Di Jawa Barat, misalnya, sembilan kecamatan di Kabupaten Bandung kekurangan air bersih dalam sebulan terakhir.
”Total 176.000 hektar kawasan yang terdampak kekeringan itu dan berdampak pada 115.443 warganya,” kata Kepala Bidang Kedaruratan dan Logistik Badan Penanggulangan Bencana Daerah (BPBD) Kabupaten Bandung Sudrajat, Kamis (13/9/2018).
Sudrajat mengatakan, untuk sementara, ditempatkan ratusan penampungan air berkapasitas 5.000 liter di 60 desa. Hal itu dilakukan hingga 31 Oktober 2018 atau akhir dari siaga darurat kekeringan tahap pertama sejak 23 Agustus. ”Penampungan air itu setiap hari diisi secara bergiliran agar warga bisa memanfaatkannya,” ujarnya.
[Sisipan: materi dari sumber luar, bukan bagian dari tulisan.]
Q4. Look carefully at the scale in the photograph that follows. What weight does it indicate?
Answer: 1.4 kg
Asep (42), warga RW 006 Desa Tarajusari, Kecamatan Banjaran, mengatakan, kekeringan kali ini membuat sumur bor milik warga mengering. Sejak awal ia yakin pasokan air berkurang karena warga harus berebut air dengan banyak pabrik di Tarajusari. Ironisnya, saat musim hujan, Tarajusari kerap menjadi daerah langganan banjir. Dipadati permukiman dan pabrik, kawasan ini minim daerah resapan air.
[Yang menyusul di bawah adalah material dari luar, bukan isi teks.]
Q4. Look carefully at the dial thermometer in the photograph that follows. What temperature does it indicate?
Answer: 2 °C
Situasi serupa terjadi di Serang, Banten. Pembantu Koordinasi Operasi Pusat Pengendalian Operasi BPBD Kabupaten Serang Joni Efendi mengatakan, bantuan air bersih disalurkan hingga lima kali per hari dari sebelumnya 1-3 kali per hari. Pada Kamis, misalnya, petugas BPBD Serang menyalurkan bantuan itu dua kali ke Desa Lempuyang di Kecamatan Tanara, satu kali ke Desa Blokang di Kecamatan Bandung, satu kali ke Desa Julang di Kecamatan Cikande, dan satu kali ke Desa Sanding di Kecamatan Petir. ”Jumlah warga penerima air bersih di desa-desa itu 545 keluarga,” kata Joni.
Direktur Bina Operasi dan Pemeliharaan Direktorat Jenderal Sumber Daya Air Kementerian Pekerjaan Umum dan Perumahan Rakyat Agung Djuhartono menyampaikan, pengaturan air dari bendungan untuk lahan pertanian didasarkan pada rencana alokasi air tahunan. Rencana itu sesuai kebutuhan pengguna, yakni untuk irigasi pertanian dan air baku.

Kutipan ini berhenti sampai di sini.